“Io, il mio discorso l’ho fatto.”
Così si congedò Giacomo Matteotti dalla Camera dei Deputati il 30 maggio 1924, dopo aver pronunciato quello che sarebbe stato il suo testamento politico e morale. Non un discorso, ma una denuncia. Non un dibattito parlamentare, ma un atto di accusa lucido e coraggioso contro la nascente dittatura fascista.
Oggi, a cent’anni di distanza, quelle parole risuonano con una potenza inquietante, in un’Italia che assiste, ancora una volta, al restringimento degli spazi di libertà, all’aggressione verso la stampa libera, alla criminalizzazione del dissenso e alla nostalgia, più o meno mascherata, per “l’uomo forte”.
«Si presentano delle liste uniche, si fanno votare col terrore, col bastone e con la rivoltella».
Il deputato socialista non si limitò a evocare l’aria pesante che si respirava nel Paese: la documentò, la elencò, la mise agli atti della Repubblica (ancora lontana) come una prova storica contro la barbarie.
«Le elezioni non sono state libere. In molte parti d’Italia gli elettori sono stati percossi, bastonati, talora uccisi».
Oggi non ci sono più le camicie nere nelle piazze, ma c’è chi attacca i giornalisti, delegittima le ONG, irride la magistratura e usa la paura come leva del consenso.
Cambiano i mezzi, ma l’intimidazione resta. E risuonano attuali le parole di Matteotti contro il potere che si maschera da legalità per schiacciare i diritti:
«Chi è al potere ha la responsabilità di rispettare le leggi e le istituzioni. Ma qui si calpestano tutte le libertà civili».
Nel 2025, un secolo dopo, la libertà di stampa è sotto pressione. Si invocano querele temerarie, si tagliano fondi all’informazione pubblica non allineata, si delegittimano le inchieste giornalistiche.

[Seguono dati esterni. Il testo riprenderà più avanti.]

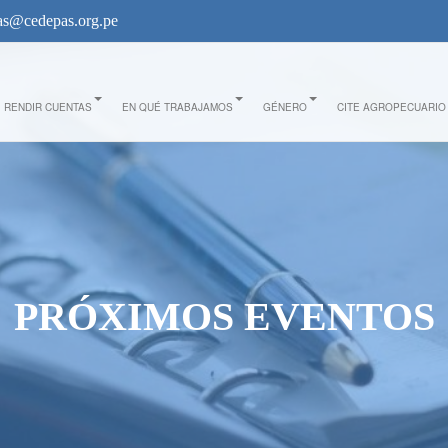
s@cedepas.org.pe
RENDIR CUENTAS
EN QUÉ TRABAJAMOS
GÉNERO
CITE AGROPECUARIO
PRÓXIMOS EVENTOS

Matteotti sapeva che la verità, per chi comanda, è pericolosa. Per questo disse, con una lucidità che ancora brucia:
«Tutti sanno che queste elezioni si sono svolte sotto la minaccia e la violenza. Eppure si vuole far credere che siano regolari!»
Un secolo fa, Matteotti denunciava l’abuso di potere, la corruzione morale del potere, l’uso delle istituzioni per scopi personali. Oggi, chi denuncia viene tacciato di antipatriottismo, di “odio ideologico”, di “essere contro l’Italia”. È il rovesciamento della realtà: non chi chiede giustizia, ma chi la calpesta andrebbe fermato.
«Io parlo non per odio, ma per amore della verità. Non per partito, ma per onestà verso il mio Paese».
Il 10 giugno 1924, Matteotti fu rapito e ucciso da sicari fascisti. Il suo corpo venne ritrovato due mesi dopo. Ma il suo spirito non è mai morto. Ancora oggi, davanti a ogni legge liberticida, a ogni manganello facile, a ogni tentativo di riscrivere la storia a uso e consumo del potere, ci resta la sua voce.
Una voce che non tremò mai, nemmeno sapendo di essere condannata.
Una voce che ci ricorda cosa significa davvero servire la democrazia: parlare, anche quando parlare costa la vita.